Writing is saying to no one and to
everyone the things it is not possible to say to someone. Or rather writing is
saying to the no one who may eventually be the reader those things one has no
someone to whom to say them. Matters that are so subtle, so personal, so
obscure, that I ordinarily can't imagine saying them to the people to whom I'm
closest. Every once in a while I try to say them out loud and find that what
turns to mush in my mouth or falls short of their ears can be written down for
total strangers. Said to total strangers in the silence of writing that is
recuperated and heard in the solitude of reading. Is it the shared solitude of
writing, is it that separately we all reside in a place deeper than society,
even the society of two? Is it that the tongue fails where the fingers succeed,
in telling truths so lengthy and nuanced that they are almost impossible aloud?
- Rebecca Solnit, from The Faraway Nearby, 64
I've been aware for a long time that I'm a different person on paper than I am in person. Or at least that my mind moves differently, and that what my mind serves up on paper is not the same as what comes out of my mouth when I'm in company. Perhaps it has something to do with pace: the words appear under my fingers one letter at a time, and as I type, I am frequently in free fall: I literally have no idea what is coming next, except that it is going to have to bear some relation to what has gone before. When I speak, I usually know what I am going to say; that's why I'm saying it. But when I write, I am most often writing my way into I know not what, which is, to me, sort of the point of writing: to find out both the what and the how. That's perhaps what William Stafford meant when he called writing "a reckless encounter with whatever comes along." This particular moment in this paragraph is a good example; I did not know even one minute ago that I would be writing these words in this way. (Nor did I know that I would be citing the Stafford until I re-read what I had written earlier, at which point his phrase popped into my head, and I had to Google it to remember who had said it, and then I went back and stuck it in.) And so the writing proceeds, not in a strictly linear fashion, but in a kind of herky-jerky movement: forward, then back, then to the side, then back, then forward again. (*) There's a rhythm to it that changes as it goes along, a rhythm which includes pauses and changes of direction which are for the reader nowhere in evidence in the final product. One such pause is denoted by the asterisk. I had been typing along at a relatively even pace, and then became aware, as I approached the end of the sentence, that I had arrived at a fork in the road: there were a lot of places to go from there, and it took me some seconds during which I was NOT typing for my brain to register that fact and then choose (if choose is the right word, it was actually more of an impulse) to continue by addressing the topic of rhythm. (Another move, considered almost subliminally and discarded, might have been to address the way that the colons and the semicolons arrived in the preceding sentences, and how they influenced the unfolding of the thoughts. In which case I would have wound up citing not William Stafford, but Lewis Thomas, whose essay "On Punctuation" includes several passages that would have been apt.)

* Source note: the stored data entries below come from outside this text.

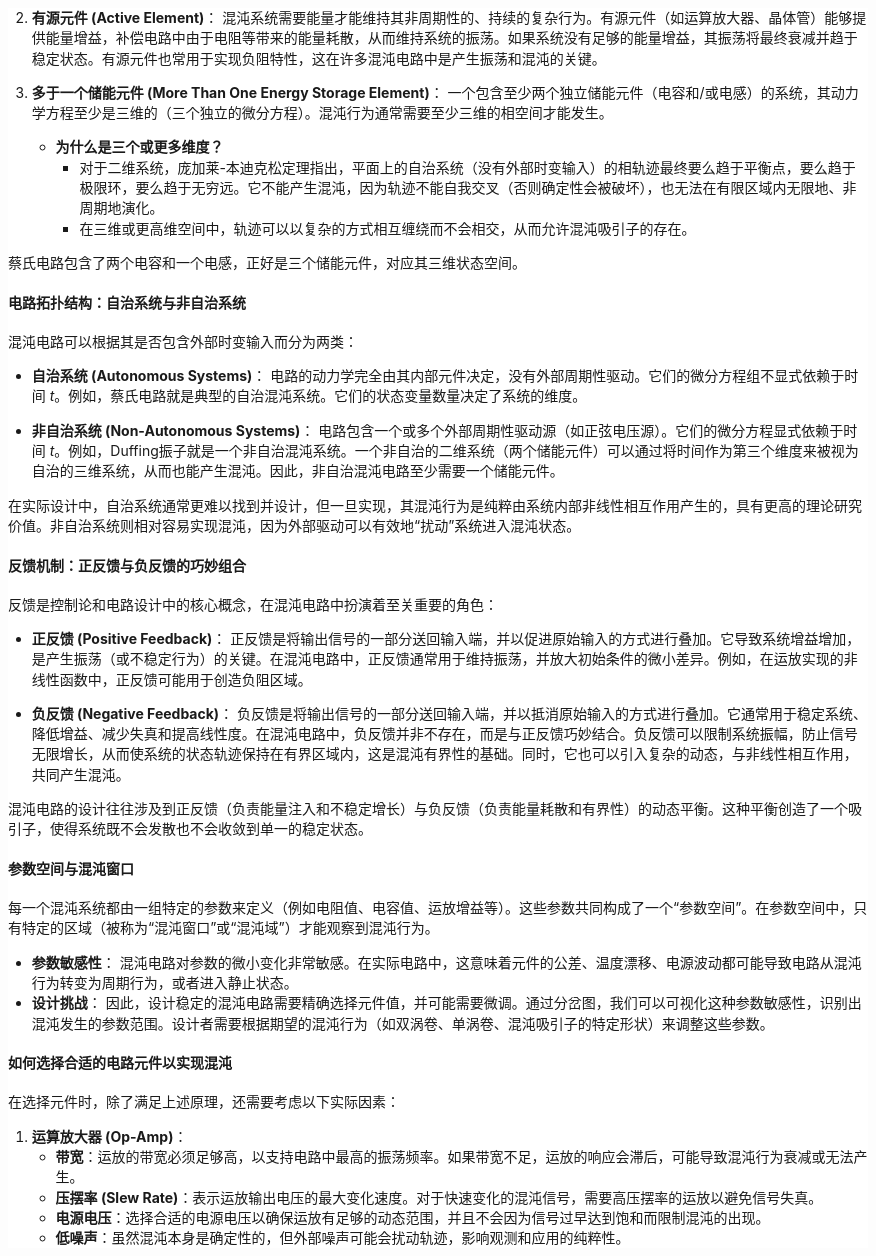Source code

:2.  **有源元件 (Active Element)**：
    混沌系统需要能量才能维持其非周期性的、持续的复杂行为。有源元件（如运算放大器、晶体管）能够提供能量增益，补偿电路中由于电阻等带来的能量耗散，从而维持系统的振荡。如果系统没有足够的能量增益，其振荡将最终衰减并趋于稳定状态。有源元件也常用于实现负阻特性，这在许多混沌电路中是产生振荡和混沌的关键。

3.  **多于一个储能元件 (More Than One Energy Storage Element)**：
    一个包含至少两个独立储能元件（电容和/或电感）的系统，其动力学方程至少是三维的（三个独立的微分方程）。混沌行为通常需要至少三维的相空间才能发生。
    *   **为什么是三个或更多维度？**
        *   对于二维系统，庞加莱-本迪克松定理指出，平面上的自治系统（没有外部时变输入）的相轨迹最终要么趋于平衡点，要么趋于极限环，要么趋于无穷远。它不能产生混沌，因为轨迹不能自我交叉（否则确定性会被破坏），也无法在有限区域内无限地、非周期地演化。
        *   在三维或更高维空间中，轨迹可以以复杂的方式相互缠绕而不会相交，从而允许混沌吸引子的存在。

蔡氏电路包含了两个电容和一个电感，正好是三个储能元件，对应其三维状态空间。

#### 电路拓扑结构：自治系统与非自治系统

混沌电路可以根据其是否包含外部时变输入而分为两类：

*   **自治系统 (Autonomous Systems)**：
    电路的动力学完全由其内部元件决定，没有外部周期性驱动。它们的微分方程组不显式依赖于时间 $t$。例如，蔡氏电路就是典型的自治混沌系统。它们的状态变量数量决定了系统的维度。

*   **非自治系统 (Non-Autonomous Systems)**：
    电路包含一个或多个外部周期性驱动源（如正弦电压源）。它们的微分方程显式依赖于时间 $t$。例如，Duffing振子就是一个非自治混沌系统。一个非自治的二维系统（两个储能元件）可以通过将时间作为第三个维度来被视为自治的三维系统，从而也能产生混沌。因此，非自治混沌电路至少需要一个储能元件。

在实际设计中，自治系统通常更难以找到并设计，但一旦实现，其混沌行为是纯粹由系统内部非线性相互作用产生的，具有更高的理论研究价值。非自治系统则相对容易实现混沌，因为外部驱动可以有效地“扰动”系统进入混沌状态。

#### 反馈机制：正反馈与负反馈的巧妙组合

反馈是控制论和电路设计中的核心概念，在混沌电路中扮演着至关重要的角色：

*   **正反馈 (Positive Feedback)**：
    正反馈是将输出信号的一部分送回输入端，并以促进原始输入的方式进行叠加。它导致系统增益增加，是产生振荡（或不稳定行为）的关键。在混沌电路中，正反馈通常用于维持振荡，并放大初始条件的微小差异。例如，在运放实现的非线性函数中，正反馈可能用于创造负阻区域。

*   **负反馈 (Negative Feedback)**：
    负反馈是将输出信号的一部分送回输入端，并以抵消原始输入的方式进行叠加。它通常用于稳定系统、降低增益、减少失真和提高线性度。在混沌电路中，负反馈并非不存在，而是与正反馈巧妙结合。负反馈可以限制系统振幅，防止信号无限增长，从而使系统的状态轨迹保持在有界区域内，这是混沌有界性的基础。同时，它也可以引入复杂的动态，与非线性相互作用，共同产生混沌。

混沌电路的设计往往涉及到正反馈（负责能量注入和不稳定增长）与负反馈（负责能量耗散和有界性）的动态平衡。这种平衡创造了一个吸引子，使得系统既不会发散也不会收敛到单一的稳定状态。

#### 参数空间与混沌窗口

每一个混沌系统都由一组特定的参数来定义（例如电阻值、电容值、运放增益等）。这些参数共同构成了一个“参数空间”。在参数空间中，只有特定的区域（被称为“混沌窗口”或“混沌域”）才能观察到混沌行为。

*   **参数敏感性**：
    混沌电路对参数的微小变化非常敏感。在实际电路中，这意味着元件的公差、温度漂移、电源波动都可能导致电路从混沌行为转变为周期行为，或者进入静止状态。
*   **设计挑战**：
    因此，设计稳定的混沌电路需要精确选择元件值，并可能需要微调。通过分岔图，我们可以可视化这种参数敏感性，识别出混沌发生的参数范围。设计者需要根据期望的混沌行为（如双涡卷、单涡卷、混沌吸引子的特定形状）来调整这些参数。

#### 如何选择合适的电路元件以实现混沌

在选择元件时，除了满足上述原理，还需要考虑以下实际因素：

1.  **运算放大器 (Op-Amp)**：
    *   **带宽**：运放的带宽必须足够高，以支持电路中最高的振荡频率。如果带宽不足，运放的响应会滞后，可能导致混沌行为衰减或无法产生。
    *   **压摆率 (Slew Rate)**：表示运放输出电压的最大变化速度。对于快速变化的混沌信号，需要高压摆率的运放以避免信号失真。
    *   **电源电压**：选择合适的电源电压以确保运放有足够的动态范围，并且不会因为信号过早达到饱和而限制混沌的出现。
    *   **低噪声**：虽然混沌本身是确定性的，但外部噪声可能会扰动轨迹，影响观测和应用的纯粹性。
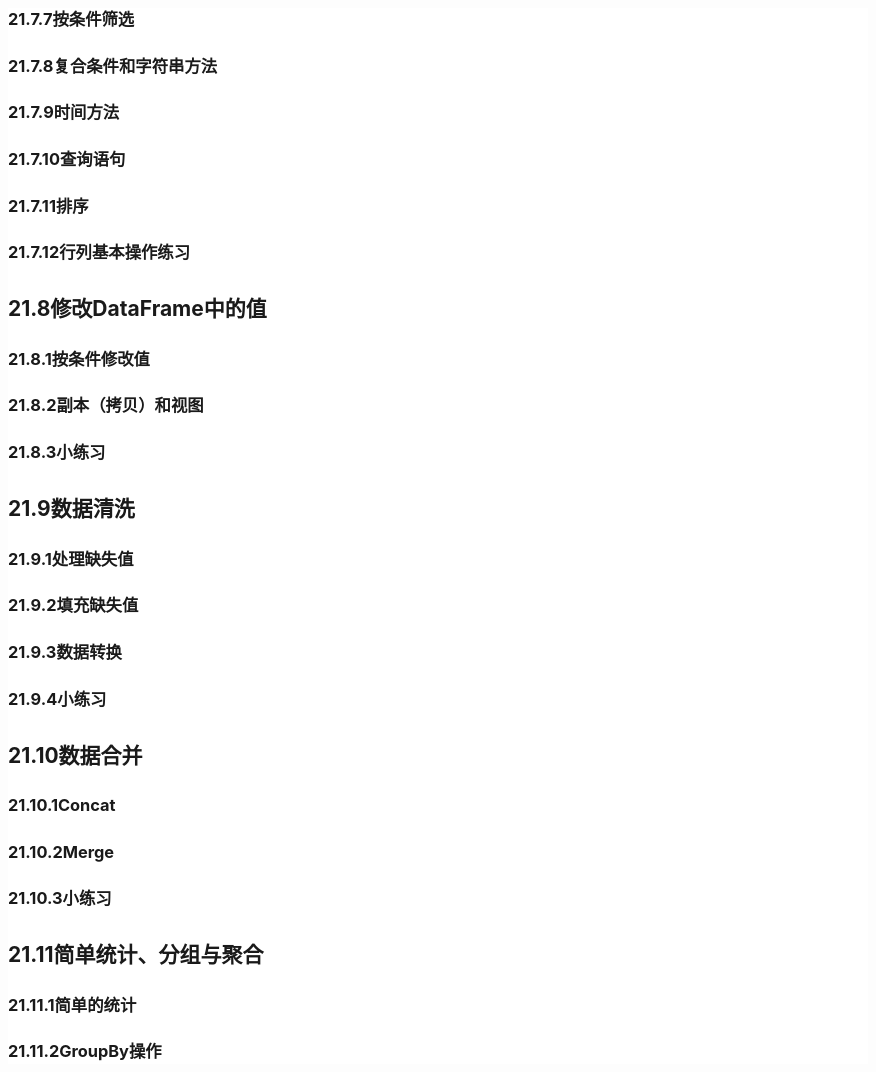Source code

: ### 21.7.7按条件筛选

### 21.7.8复合条件和字符串方法

### 21.7.9时间方法

### 21.7.10查询语句

### 21.7.11排序

### 21.7.12行列基本操作练习

## 21.8修改DataFrame中的值

### 21.8.1按条件修改值

### 21.8.2副本（拷贝）和视图

### 21.8.3小练习

## 21.9数据清洗

### 21.9.1处理缺失值

### 21.9.2填充缺失值

### 21.9.3数据转换

### 21.9.4小练习

## 21.10数据合并

### 21.10.1Concat

### 21.10.2Merge

### 21.10.3小练习

## 21.11简单统计、分组与聚合

### 21.11.1简单的统计

### 21.11.2GroupBy操作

It's true that some of those same dynamics apply in conversation: one might begin to say something and then either swerve in mid-utterance or suddenly have an even better idea and leave the opening gambit behind. But it's harder to track those moves when you are in conversation, whereas when you are writing you have more time to process exactly what you are doing and bend the direction of the thought more deliberately. It would be much more difficult to simultaneously speak and monitor my speaking than it is to write and simultaneously monitor my writing. I'm sure there are some speakers who can do that to some degree, but for most of us if we want to see ourselves in action as speakers we need to get someone to videotape us and break it down in retrospect. Whereas in writing we can engage more immediately via (longish pause here to consider appropriate phrasing) self-reflection in process.
That phrase, as it happens, is one of the more helpful definitions of critical thinking that I have run across, one that I have often shared with my students. It might be said that what I am doing here, in this essay, is to attempt to think critically about the questions that Solnit raises above, and that I am engaging in writing in order precisely because writing, as Solnit suggests, allows me to consider those questions more deliberately and in greater detail than I would be able to do if I were just to think about them, or talk about them. One of the core tenets of my teaching, such as it was, is that writing is the most powerful self-instructional tool we have as human beings. For all the reasons that Solnit suggests, and more.